> [Source data]:
○ ○ ○

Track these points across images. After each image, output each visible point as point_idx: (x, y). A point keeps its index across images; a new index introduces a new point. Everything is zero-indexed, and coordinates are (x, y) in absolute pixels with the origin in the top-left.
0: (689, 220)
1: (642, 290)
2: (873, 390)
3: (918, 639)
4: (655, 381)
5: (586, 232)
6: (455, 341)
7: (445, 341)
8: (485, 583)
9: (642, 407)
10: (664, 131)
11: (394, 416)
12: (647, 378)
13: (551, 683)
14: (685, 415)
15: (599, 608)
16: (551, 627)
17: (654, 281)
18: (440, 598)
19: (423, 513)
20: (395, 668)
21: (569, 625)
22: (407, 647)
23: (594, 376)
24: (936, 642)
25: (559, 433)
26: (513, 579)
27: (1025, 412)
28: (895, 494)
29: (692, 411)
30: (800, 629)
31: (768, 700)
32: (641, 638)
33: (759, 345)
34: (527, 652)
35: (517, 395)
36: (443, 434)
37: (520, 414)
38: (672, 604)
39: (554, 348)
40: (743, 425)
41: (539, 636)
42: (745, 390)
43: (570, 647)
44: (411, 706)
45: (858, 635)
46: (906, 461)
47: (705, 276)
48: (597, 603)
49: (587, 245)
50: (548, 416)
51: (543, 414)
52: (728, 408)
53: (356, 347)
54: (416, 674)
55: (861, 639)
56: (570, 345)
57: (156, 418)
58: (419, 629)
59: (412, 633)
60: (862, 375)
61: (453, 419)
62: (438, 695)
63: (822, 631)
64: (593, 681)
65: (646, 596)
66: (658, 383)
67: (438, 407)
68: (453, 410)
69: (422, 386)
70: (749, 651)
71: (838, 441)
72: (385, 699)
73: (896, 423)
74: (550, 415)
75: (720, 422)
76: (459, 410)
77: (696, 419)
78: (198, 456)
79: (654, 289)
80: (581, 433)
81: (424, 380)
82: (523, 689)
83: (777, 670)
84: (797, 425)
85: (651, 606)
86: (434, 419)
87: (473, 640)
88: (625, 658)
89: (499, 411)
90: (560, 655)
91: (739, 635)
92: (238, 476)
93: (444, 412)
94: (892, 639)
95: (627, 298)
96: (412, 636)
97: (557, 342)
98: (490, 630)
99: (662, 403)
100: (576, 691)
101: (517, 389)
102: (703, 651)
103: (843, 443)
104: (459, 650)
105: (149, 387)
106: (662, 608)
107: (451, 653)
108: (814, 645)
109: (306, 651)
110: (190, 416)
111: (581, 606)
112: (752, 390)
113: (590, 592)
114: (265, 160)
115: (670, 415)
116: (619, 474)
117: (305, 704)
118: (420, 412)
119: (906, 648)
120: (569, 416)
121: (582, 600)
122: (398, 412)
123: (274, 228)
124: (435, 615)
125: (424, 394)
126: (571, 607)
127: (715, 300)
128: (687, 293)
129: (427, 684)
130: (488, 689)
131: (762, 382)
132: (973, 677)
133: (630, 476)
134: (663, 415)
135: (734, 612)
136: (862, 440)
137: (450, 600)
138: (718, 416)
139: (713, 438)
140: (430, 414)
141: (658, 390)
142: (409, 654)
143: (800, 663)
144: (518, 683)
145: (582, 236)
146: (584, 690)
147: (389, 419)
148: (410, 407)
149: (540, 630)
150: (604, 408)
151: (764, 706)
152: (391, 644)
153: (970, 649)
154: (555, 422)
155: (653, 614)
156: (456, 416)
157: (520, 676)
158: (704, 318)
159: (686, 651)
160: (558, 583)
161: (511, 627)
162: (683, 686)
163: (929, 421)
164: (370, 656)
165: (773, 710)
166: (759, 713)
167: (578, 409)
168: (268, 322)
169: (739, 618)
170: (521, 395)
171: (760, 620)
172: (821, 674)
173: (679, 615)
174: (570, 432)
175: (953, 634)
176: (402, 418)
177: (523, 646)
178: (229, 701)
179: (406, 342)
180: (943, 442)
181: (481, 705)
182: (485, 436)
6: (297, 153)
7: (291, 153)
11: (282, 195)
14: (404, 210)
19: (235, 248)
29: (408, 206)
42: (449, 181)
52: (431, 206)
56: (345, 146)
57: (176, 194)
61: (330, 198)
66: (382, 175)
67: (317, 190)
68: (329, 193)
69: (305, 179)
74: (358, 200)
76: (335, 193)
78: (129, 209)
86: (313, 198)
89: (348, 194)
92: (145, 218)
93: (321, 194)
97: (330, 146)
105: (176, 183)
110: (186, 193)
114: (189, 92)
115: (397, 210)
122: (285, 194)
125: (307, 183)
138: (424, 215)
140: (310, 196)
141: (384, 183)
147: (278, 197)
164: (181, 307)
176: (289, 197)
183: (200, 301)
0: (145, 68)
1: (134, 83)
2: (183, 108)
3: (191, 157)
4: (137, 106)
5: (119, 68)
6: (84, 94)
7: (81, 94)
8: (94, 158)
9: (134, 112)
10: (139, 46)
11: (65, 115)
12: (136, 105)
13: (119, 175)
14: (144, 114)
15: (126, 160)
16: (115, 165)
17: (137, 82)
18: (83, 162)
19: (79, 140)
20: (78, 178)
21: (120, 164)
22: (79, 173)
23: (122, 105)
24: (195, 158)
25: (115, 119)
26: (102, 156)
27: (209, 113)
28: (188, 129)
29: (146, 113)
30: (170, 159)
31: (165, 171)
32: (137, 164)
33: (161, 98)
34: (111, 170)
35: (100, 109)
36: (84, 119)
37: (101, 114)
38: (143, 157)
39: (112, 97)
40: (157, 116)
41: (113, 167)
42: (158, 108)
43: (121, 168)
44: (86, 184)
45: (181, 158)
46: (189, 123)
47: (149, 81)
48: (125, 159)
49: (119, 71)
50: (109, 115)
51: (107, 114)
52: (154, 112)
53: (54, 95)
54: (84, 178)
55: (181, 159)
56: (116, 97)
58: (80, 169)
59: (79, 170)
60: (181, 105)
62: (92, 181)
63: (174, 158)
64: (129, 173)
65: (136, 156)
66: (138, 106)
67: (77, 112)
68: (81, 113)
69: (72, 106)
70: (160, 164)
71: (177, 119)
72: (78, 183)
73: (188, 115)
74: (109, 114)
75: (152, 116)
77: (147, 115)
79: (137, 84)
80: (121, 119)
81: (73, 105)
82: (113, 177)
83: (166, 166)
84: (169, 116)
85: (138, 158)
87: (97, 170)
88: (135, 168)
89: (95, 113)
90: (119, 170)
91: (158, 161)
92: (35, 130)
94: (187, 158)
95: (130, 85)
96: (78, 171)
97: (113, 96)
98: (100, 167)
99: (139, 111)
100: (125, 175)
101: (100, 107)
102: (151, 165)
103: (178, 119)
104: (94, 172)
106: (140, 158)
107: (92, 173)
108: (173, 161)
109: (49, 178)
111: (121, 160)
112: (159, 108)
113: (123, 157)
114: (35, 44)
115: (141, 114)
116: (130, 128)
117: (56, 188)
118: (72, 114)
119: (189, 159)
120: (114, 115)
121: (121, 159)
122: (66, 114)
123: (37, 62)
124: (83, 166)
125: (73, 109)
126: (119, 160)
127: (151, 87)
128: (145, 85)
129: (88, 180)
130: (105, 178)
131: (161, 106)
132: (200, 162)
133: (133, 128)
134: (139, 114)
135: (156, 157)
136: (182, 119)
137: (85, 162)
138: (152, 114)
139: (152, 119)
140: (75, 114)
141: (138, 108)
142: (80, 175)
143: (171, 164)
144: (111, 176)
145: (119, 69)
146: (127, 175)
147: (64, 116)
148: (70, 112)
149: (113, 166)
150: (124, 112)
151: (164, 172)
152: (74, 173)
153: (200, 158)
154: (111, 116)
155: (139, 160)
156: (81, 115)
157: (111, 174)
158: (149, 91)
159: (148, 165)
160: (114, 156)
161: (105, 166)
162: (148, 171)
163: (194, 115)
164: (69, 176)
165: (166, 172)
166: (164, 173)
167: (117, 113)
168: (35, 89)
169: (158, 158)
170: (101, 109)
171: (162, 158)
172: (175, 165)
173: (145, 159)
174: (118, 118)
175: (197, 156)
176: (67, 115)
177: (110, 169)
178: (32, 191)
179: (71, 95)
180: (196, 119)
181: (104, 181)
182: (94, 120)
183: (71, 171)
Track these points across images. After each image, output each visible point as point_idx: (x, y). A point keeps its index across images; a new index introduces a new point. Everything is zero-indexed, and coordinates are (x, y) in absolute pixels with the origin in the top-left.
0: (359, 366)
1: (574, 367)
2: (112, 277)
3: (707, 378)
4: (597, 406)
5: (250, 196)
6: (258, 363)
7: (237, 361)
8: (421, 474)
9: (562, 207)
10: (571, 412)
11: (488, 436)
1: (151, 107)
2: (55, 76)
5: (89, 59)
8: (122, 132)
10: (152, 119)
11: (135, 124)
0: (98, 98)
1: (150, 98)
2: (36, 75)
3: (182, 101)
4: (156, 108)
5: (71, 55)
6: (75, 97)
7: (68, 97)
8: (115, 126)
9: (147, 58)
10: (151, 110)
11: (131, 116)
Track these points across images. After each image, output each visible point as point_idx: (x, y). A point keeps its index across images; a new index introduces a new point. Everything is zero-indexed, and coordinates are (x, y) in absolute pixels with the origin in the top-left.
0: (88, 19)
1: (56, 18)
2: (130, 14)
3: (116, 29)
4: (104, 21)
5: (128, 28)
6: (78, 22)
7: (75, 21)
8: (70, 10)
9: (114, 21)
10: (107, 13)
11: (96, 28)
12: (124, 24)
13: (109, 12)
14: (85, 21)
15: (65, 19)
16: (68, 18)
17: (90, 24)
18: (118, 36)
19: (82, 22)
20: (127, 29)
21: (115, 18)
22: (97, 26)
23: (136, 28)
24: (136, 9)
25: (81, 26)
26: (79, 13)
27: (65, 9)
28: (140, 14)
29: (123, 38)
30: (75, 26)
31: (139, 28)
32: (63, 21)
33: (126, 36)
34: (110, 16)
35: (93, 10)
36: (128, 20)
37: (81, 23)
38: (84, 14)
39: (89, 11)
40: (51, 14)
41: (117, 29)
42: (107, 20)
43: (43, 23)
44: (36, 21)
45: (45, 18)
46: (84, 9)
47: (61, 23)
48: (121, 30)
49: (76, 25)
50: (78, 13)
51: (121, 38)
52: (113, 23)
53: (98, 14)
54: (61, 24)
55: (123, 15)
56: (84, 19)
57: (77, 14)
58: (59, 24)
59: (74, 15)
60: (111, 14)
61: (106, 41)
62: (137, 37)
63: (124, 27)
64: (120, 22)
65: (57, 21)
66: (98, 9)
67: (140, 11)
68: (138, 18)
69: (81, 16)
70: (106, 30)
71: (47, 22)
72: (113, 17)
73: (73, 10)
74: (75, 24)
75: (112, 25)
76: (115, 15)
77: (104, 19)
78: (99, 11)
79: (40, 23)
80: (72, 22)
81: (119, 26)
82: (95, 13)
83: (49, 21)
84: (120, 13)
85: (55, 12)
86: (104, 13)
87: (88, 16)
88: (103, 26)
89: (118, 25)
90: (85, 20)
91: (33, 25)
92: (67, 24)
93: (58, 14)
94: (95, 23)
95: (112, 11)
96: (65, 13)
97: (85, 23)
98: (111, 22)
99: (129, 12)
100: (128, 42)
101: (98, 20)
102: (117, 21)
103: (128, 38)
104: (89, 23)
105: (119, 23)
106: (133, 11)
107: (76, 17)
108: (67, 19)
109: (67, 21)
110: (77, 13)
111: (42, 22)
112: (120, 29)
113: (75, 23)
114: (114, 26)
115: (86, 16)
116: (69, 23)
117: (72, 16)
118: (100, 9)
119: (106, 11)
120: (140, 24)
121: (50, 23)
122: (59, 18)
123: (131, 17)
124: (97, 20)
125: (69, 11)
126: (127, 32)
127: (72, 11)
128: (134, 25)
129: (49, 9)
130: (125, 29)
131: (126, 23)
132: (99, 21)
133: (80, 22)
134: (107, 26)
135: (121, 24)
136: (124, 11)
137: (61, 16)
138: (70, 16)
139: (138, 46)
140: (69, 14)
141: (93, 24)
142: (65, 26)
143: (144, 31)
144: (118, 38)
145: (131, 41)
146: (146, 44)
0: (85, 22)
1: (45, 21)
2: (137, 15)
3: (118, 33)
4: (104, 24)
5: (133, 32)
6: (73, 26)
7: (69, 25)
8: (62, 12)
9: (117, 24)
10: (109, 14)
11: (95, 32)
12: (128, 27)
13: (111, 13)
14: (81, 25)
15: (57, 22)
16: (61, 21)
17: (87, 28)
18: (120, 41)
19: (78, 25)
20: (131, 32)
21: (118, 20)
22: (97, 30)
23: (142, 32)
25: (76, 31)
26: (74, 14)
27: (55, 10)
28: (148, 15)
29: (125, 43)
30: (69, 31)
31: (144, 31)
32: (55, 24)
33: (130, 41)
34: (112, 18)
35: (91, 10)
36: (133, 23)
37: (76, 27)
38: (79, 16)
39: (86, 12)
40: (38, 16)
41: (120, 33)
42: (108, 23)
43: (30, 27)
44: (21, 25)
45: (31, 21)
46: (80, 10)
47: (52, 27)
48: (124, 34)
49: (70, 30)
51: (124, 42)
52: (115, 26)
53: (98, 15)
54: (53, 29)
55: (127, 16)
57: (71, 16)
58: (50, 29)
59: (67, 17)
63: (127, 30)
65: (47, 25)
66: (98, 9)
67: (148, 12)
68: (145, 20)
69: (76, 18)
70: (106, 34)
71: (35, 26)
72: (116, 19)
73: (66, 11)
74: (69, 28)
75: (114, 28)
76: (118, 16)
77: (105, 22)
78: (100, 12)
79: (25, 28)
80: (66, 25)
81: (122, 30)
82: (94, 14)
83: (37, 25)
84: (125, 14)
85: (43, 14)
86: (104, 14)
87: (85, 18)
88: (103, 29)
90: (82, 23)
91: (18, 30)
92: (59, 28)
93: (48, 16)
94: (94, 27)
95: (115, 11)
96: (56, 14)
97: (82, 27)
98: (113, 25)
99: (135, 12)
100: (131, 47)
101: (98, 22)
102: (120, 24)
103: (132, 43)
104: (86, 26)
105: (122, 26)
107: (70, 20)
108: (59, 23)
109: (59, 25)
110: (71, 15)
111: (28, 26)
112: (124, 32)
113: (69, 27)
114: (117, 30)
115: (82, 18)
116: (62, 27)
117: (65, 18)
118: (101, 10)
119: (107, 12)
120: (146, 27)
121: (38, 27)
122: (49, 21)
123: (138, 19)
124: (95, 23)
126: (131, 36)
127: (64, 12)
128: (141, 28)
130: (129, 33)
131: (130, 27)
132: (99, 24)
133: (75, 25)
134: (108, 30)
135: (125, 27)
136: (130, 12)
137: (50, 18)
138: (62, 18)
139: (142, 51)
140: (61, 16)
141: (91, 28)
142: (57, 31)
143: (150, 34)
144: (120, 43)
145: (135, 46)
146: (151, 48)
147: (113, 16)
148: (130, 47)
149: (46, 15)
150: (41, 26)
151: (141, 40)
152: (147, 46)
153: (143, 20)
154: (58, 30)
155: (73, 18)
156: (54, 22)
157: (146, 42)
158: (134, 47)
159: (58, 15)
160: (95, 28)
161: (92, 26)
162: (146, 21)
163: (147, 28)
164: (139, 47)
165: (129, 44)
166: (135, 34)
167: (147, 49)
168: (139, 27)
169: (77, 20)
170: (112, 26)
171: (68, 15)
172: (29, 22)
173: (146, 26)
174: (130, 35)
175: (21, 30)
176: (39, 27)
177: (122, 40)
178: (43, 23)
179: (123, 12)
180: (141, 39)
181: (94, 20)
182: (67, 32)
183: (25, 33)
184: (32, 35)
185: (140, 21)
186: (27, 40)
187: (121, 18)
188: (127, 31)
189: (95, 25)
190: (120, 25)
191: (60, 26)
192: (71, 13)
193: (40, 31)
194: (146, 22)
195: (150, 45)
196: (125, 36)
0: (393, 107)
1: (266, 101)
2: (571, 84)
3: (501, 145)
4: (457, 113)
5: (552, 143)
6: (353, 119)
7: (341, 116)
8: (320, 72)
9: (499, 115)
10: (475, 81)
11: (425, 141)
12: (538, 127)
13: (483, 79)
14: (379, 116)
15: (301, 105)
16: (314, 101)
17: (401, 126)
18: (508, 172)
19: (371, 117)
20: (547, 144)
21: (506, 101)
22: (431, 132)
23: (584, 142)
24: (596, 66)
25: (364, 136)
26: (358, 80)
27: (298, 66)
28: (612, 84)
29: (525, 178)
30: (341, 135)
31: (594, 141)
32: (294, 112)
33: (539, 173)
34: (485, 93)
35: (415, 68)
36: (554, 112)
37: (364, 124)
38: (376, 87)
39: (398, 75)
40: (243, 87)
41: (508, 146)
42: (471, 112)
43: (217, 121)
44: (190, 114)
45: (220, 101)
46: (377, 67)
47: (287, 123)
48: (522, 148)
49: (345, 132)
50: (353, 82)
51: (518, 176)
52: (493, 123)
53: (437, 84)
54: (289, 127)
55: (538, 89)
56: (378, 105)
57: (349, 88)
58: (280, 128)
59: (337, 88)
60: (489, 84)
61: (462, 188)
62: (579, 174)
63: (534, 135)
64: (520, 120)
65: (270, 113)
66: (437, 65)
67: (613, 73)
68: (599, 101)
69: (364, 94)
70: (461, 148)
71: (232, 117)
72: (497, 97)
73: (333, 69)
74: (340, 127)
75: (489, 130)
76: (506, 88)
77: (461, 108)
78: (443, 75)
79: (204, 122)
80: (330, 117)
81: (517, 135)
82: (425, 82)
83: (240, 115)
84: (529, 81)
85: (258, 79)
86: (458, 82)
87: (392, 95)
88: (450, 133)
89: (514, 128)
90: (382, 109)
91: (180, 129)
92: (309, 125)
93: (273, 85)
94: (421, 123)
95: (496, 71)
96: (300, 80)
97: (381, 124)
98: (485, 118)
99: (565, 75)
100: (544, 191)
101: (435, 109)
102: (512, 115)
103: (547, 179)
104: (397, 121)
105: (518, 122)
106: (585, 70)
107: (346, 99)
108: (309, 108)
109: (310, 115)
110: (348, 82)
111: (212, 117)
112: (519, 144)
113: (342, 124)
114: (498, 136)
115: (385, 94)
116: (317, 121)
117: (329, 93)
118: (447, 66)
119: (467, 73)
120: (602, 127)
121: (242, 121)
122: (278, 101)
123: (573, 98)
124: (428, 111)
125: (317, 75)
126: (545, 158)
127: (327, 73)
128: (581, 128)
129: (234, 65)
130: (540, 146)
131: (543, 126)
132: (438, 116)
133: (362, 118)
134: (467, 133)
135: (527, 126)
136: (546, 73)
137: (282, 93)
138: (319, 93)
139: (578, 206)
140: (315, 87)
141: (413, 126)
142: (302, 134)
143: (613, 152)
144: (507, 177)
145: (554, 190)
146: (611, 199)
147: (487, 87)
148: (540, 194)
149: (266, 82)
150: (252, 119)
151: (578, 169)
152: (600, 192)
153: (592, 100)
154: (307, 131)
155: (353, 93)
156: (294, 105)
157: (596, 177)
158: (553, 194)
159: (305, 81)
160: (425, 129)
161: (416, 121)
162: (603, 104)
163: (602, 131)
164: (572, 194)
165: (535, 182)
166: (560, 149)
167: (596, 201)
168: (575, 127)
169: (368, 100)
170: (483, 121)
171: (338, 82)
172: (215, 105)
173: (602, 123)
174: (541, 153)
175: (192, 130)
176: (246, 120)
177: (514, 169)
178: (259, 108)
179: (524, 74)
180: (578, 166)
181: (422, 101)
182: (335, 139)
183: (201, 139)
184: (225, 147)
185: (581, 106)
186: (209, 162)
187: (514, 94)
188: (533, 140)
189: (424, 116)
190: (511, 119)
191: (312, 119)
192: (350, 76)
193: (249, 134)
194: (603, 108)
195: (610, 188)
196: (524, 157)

○ ○ ○

> [Exercise]: Beginning at the line above that contains "133: (630, 476)", return each line exactly through the line that contains "166: (759, 713)", and no others.

> [Answer space]:
133: (630, 476)
134: (663, 415)
135: (734, 612)
136: (862, 440)
137: (450, 600)
138: (718, 416)
139: (713, 438)
140: (430, 414)
141: (658, 390)
142: (409, 654)
143: (800, 663)
144: (518, 683)
145: (582, 236)
146: (584, 690)
147: (389, 419)
148: (410, 407)
149: (540, 630)
150: (604, 408)
151: (764, 706)
152: (391, 644)
153: (970, 649)
154: (555, 422)
155: (653, 614)
156: (456, 416)
157: (520, 676)
158: (704, 318)
159: (686, 651)
160: (558, 583)
161: (511, 627)
162: (683, 686)
163: (929, 421)
164: (370, 656)
165: (773, 710)
166: (759, 713)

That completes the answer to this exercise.